A survey revealed that 84% of nursing homes experienced a loss of revenue brought on by fewer post-acute patients coming from the hospital.
Survey results released by The American Health Care Association and National Center (AHCA/NCAL) revealed that only a quarter of nursing homes and assisted living communities feel confident that they can operate for at least another year at the mercy of the economic crisis affecting the industry.
The survey consisted of 616 nursing homes and 122 assisted living communities across the US.
About 54% of nursing homes and 49% of assisted living communities reported that their organization is operating at a loss, as many providers are still struggling to recover from economic shortcomings incurred by the COVID-19 pandemic.
“Even though COVID cases in long-term care are at historic lows, providers are struggling to recover from the economic crisis the pandemic has induced. Too many facilities are operating under shoestring budgets simply because policymakers have failed to dedicate the proper resources, and this can have devastating consequences,” Mark Parkinson, president and CEO of AHCA/NCAL said in a statement.
Long-term care facilities reported having higher-than-normal expenses during the pandemic, as they had to financially accommodate for additional pay for staff, hiring additional staff, and personal protective equipment (PPE). The survey revealed that 84% of nursing homes experienced a loss of revenue brought on by fewer post-acute patients coming from the hospital. Other losses of revenue came in part due to fewer residents seeking long-term care and current residents moving out.
Both increased expenses and lost revenue contributed to cuts made by 49% of both nursing homes and assisted living communities in 2021.

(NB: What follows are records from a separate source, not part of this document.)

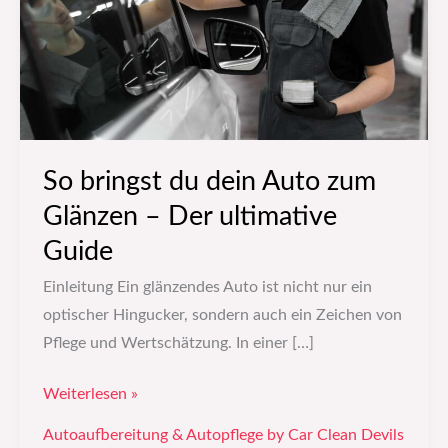
zum
Glänzen
–
Der
ultimative
Guide
So bringst du dein Auto zum
Glänzen – Der ultimative
Guide
Einleitung Ein glänzendes Auto ist nicht nur ein
optischer Hingucker, sondern auch ein Zeichen von
Pflege und Wertschätzung. In einer […]
Weiterlesen »
Autoaufbereitung & Autopflege by Car Clean Devils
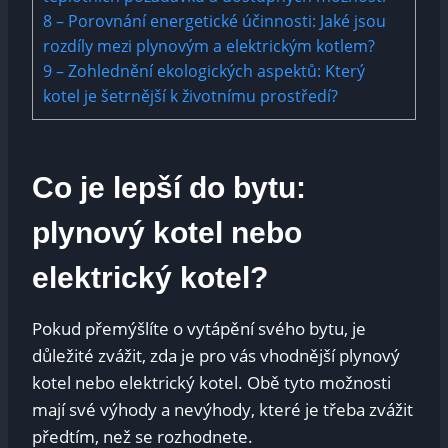
8
– Porovnání energetické účinnosti: Jaké jsou
rozdíly mezi plynovým a elektrickým kotlem?
9
– Zohlednění ekologických aspektů: Který
kotel je šetrnější k životnímu prostředí?
Co je lepší do bytu:
plynový kotel nebo
elektrický kotel?
Pokud přemýšlíte o vytápění svého bytu, je
důležité zvážit, zda je pro vás vhodnější plynový
kotel nebo elektrický kotel. Obě tyto možnosti
mají své výhody a nevýhody, které je třeba zvážit
předtím, než se rozhodnete.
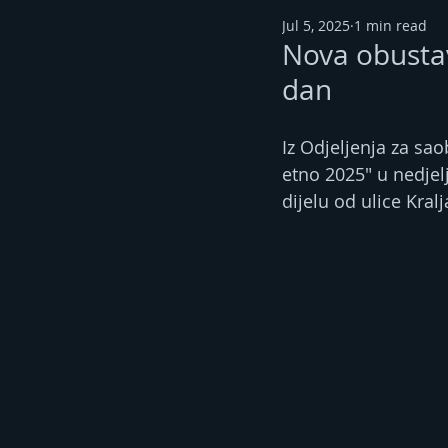
Jul 5, 2025
1 min read
Nova obustav
dan
Iz Odjeljenja za sao
etno 2025" u nedjelj
dijelu od ulice Kral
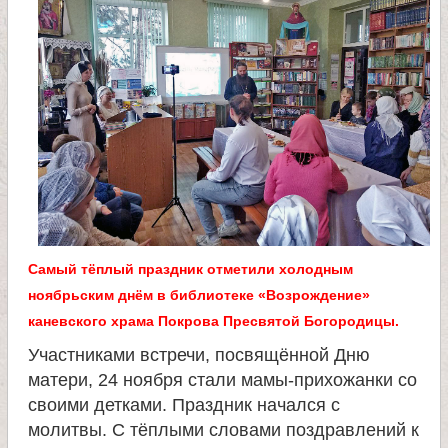
л
и
к
о
м
у
Самый тёплый праздник отметили холодным
ноябрьским днём в библиотеке «Возрождение»
ч
каневского храма Покрова Пресвятой Богородицы.
Участниками встречи, посвящённой Дню
е
матери, 24 ноября стали мамы-прихожанки со
своими детками. Праздник начался с
н
молитвы. С тёплыми словами поздравлений к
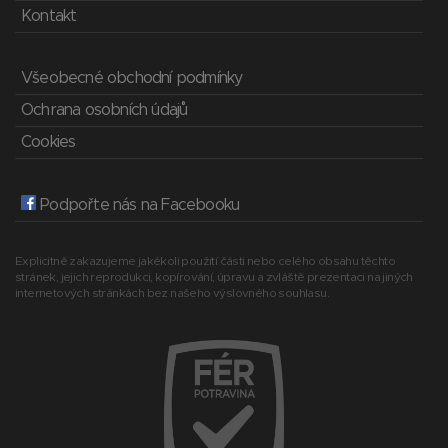
Kontakt
Všeobecné obchodní podmínky
Ochrana osobních údajů
Cookies
Podpořte nás na Facebooku
Explicitně zakazujeme jakékoli použití části nebo celého obsahu těchto
stránek, jejich reprodukci, kopírování, úpravu a zvláště prezentaci na jiných
internetových stránkách bez našeho výslovného souhlasu.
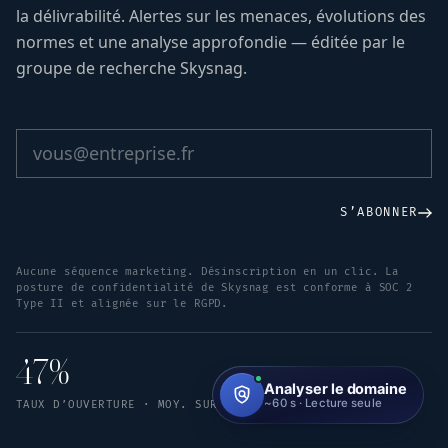
la délivrabilité. Alertes sur les menaces, évolutions des
normes et une analyse approfondie — éditée par le
groupe de recherche Skysnag.
S’ABONNER
Aucune séquence marketing. Désinscription en un clic. La
posture de confidentialité de Skysnag est conforme à SOC 2
Type II et alignée sur le RGPD.
47%
TAUX D’OUVERTURE · MOY. SUR 12 MOIS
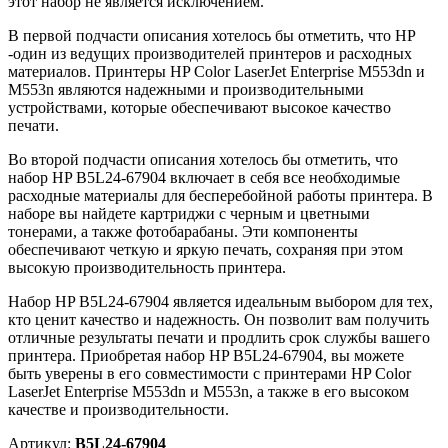
этот набор не является исключением.
В первой подчасти описания хотелось бы отметить, что HP
-один из ведущих производителей принтеров и расходных
материалов. Принтеры HP Color LaserJet Enterprise M553dn и
M553n являются надежными и производительными
устройствами, которые обеспечивают высокое качество
печати.
Во второй подчасти описания хотелось бы отметить, что
набор HP B5L24-67904 включает в себя все необходимые
расходные материалы для бесперебойной работы принтера. В
наборе вы найдете картриджи с черным и цветными
тонерами, а также фотобарабаны. Эти компоненты
обеспечивают четкую и яркую печать, сохраняя при этом
высокую производительность принтера.
Набор HP B5L24-67904 является идеальным выбором для тех,
кто ценит качество и надежность. Он позволит вам получить
отличные результаты печати и продлить срок службы вашего
принтера. Приобретая набор HP B5L24-67904, вы можете
быть уверены в его совместимости с принтерами HP Color
LaserJet Enterprise M553dn и M553n, а также в его высоком
качестве и производительности.
Артикул:
B5L24-67904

Despite financial hardships experienced during the pandemic, the Provider Relief Fund has been helpful, as reported by 92 percent of nursing homes and 62 percent of assisted living facilities. To restore economic stability of the long-term care industry, AHCA/NCAL is urging lawmakers to approve $20 billion for nursing homes and assisted living communities, whether it be through an enhanced Federal Medical Assistance Percentage for long-term services or through the Provider Relief Fund.
Further, the AHCA/NCAL is urging lawmakers to address issues regarding Medicaid. The survey revealed that more than half of nursing homes and more than one-third of assisted living communities felt that Medicaid fee-for-service is ineffective in covering the cost of care to residents, and one-quarter of both these providers consider it a serious problem.
“Lawmakers and public officials across the country must prioritize the residents and caregivers in our nursing homes and assisted living communities,” said Parkinson. “This starts by sending immediate resources through what remains of the Provider Relief Fund, and it continues by finally addressing the chronic underfunding of Medicaid, which only covers 70 to 80 percent of nursing home care. We have laid out key proposals in our Care For Our Seniors Act to transform America’s nursing homes, but without the help from Congress and state legislators, these necessary reforms will not be possible.”
The AHCA/NCAL estimated that the nursing home industry is expected to lose $94 billion throughout the pandemic and suffer 1,800 facility closures, as determined by an analysis conducted earlier this year. Closures put caregivers out of jobs, force residents to move, and often requires loved ones to travel farther for visits with residents.
“We look forward to working with federal and state governments to ensure the stability of our care economy, so that every provider has the ability to deliver the highest quality of care. From being able to have an adequate supply of PPE to compensating caregivers for their heroic work, long term care facilities need financial assistance from lawmakers to keep serving our vulnerable residents,” said Parkinson.